BEGIN
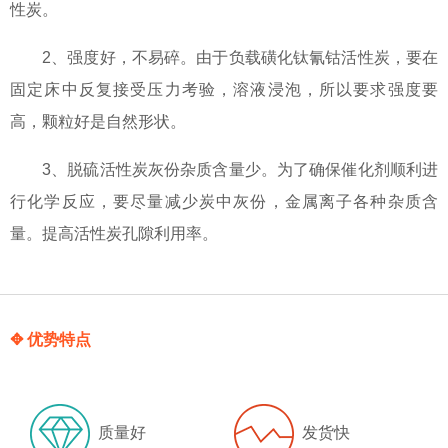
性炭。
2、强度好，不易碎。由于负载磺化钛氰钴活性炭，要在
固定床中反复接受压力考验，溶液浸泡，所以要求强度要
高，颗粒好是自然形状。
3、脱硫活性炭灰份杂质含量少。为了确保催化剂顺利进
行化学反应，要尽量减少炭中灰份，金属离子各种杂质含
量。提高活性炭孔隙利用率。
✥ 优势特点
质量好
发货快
END
=== ASSIGNED TASK ===
Transcribe all the text in the listing above word for word, and leave the pictures out.

=== SOLUTION BELOW ===
性炭。
2、强度好，不易碎。由于负载磺化钛氰钴活性炭，要在
固定床中反复接受压力考验，溶液浸泡，所以要求强度要
高，颗粒好是自然形状。
3、脱硫活性炭灰份杂质含量少。为了确保催化剂顺利进
行化学反应，要尽量减少炭中灰份，金属离子各种杂质含
量。提高活性炭孔隙利用率。
✥ 优势特点
质量好
发货快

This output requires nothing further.